What you have to do —
Filter the records down to the lines that hold the word "GenerationSoftware", and copy each of those lines.

Dataset excerpts —
[Start of section]

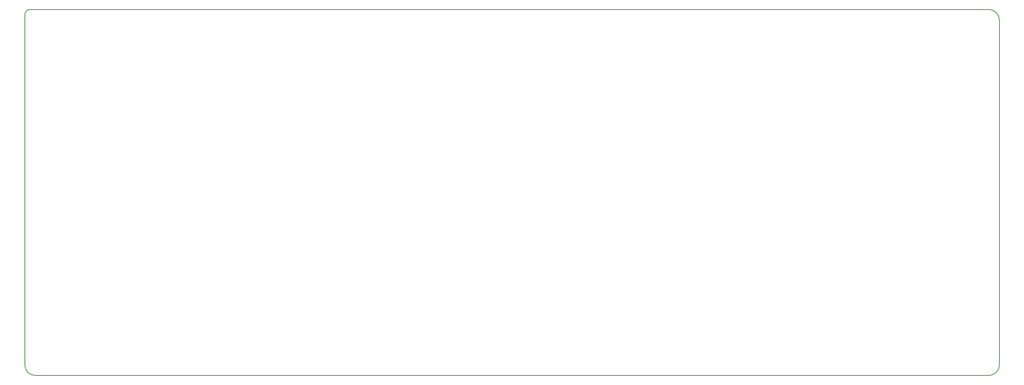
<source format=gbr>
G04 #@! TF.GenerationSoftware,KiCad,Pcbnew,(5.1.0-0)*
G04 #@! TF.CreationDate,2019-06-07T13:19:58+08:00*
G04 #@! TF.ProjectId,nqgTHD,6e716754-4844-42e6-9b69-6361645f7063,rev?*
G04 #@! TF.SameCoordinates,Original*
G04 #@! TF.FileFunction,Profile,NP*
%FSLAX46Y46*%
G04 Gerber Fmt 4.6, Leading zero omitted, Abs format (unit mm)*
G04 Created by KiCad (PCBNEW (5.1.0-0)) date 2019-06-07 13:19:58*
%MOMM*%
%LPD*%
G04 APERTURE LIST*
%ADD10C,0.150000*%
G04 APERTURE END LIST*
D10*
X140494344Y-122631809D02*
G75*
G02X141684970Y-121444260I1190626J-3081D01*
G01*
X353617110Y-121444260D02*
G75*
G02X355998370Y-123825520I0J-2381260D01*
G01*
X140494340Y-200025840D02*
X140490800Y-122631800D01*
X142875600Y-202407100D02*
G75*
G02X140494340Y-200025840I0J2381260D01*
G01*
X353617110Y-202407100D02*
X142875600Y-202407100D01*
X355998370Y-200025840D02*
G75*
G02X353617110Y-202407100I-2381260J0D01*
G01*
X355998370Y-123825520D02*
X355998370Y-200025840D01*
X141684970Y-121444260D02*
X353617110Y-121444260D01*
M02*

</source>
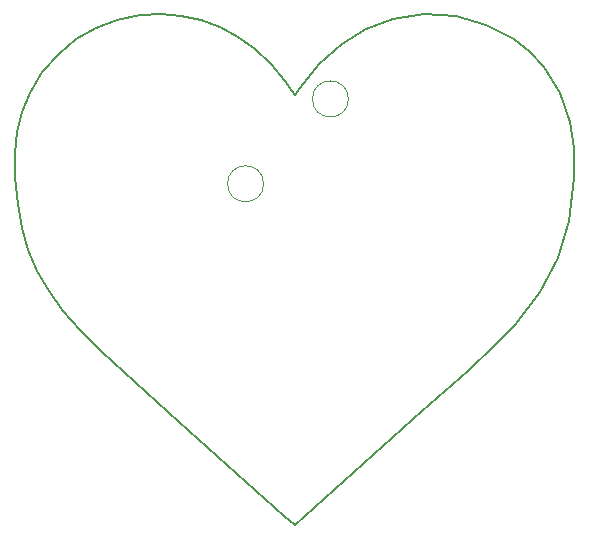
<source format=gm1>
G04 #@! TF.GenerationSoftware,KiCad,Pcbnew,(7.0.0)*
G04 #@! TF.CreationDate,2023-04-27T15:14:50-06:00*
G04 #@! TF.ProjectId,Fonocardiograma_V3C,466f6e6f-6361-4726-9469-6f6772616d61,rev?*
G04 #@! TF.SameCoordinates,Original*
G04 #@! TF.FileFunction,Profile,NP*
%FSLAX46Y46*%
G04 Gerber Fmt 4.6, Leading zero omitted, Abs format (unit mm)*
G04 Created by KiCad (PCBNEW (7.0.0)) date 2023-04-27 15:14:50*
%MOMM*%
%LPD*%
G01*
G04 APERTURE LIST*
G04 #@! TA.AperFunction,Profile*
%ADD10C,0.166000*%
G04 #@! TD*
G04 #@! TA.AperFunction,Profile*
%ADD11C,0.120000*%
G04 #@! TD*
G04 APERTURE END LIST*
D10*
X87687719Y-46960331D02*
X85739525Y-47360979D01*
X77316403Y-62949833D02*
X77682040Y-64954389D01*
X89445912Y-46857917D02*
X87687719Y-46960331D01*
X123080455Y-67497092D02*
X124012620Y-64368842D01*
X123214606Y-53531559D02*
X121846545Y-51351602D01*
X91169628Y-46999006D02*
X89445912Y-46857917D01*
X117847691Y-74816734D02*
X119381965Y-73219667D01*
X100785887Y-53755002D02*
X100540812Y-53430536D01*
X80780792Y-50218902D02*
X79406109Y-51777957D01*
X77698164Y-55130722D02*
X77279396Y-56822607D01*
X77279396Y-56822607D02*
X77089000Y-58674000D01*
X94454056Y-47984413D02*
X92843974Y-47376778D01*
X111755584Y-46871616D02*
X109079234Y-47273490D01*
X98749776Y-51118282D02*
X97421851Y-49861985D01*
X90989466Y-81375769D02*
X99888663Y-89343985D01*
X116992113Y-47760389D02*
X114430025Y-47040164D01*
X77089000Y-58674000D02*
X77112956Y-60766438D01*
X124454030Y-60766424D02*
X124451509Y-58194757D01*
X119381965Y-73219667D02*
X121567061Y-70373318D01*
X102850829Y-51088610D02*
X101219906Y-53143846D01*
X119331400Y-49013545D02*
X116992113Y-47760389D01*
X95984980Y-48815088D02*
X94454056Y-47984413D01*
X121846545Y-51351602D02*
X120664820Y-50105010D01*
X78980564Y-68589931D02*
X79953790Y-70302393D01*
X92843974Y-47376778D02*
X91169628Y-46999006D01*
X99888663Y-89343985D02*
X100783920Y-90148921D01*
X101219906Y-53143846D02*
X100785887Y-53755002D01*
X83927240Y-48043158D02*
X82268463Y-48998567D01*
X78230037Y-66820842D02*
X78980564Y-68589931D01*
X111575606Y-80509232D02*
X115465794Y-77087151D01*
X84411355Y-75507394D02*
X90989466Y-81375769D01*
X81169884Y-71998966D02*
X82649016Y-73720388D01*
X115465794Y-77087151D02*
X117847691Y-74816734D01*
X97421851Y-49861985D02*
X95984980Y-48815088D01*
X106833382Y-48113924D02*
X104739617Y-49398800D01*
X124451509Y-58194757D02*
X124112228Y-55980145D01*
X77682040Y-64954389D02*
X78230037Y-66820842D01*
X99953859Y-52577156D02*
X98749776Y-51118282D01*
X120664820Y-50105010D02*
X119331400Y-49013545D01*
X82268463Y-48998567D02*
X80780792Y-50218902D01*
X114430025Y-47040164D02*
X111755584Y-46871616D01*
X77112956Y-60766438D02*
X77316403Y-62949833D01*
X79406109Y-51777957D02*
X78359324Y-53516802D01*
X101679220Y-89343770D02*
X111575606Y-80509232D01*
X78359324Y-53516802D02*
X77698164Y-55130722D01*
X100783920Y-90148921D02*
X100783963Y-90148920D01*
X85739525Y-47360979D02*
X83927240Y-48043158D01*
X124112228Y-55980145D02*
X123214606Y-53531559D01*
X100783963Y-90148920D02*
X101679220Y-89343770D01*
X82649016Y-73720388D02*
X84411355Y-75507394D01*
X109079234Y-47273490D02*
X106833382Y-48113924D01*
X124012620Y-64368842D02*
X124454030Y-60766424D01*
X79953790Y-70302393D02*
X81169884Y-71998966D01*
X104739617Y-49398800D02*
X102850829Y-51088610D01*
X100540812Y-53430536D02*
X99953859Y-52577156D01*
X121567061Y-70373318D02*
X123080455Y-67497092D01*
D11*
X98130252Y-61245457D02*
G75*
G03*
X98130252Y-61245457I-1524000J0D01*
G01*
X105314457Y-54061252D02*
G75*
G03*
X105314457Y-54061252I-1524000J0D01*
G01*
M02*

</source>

[End of section]

Finished task —
G04 #@! TF.GenerationSoftware,KiCad,Pcbnew,(5.1.0-0)*
G04 #@! TF.GenerationSoftware,KiCad,Pcbnew,(7.0.0)*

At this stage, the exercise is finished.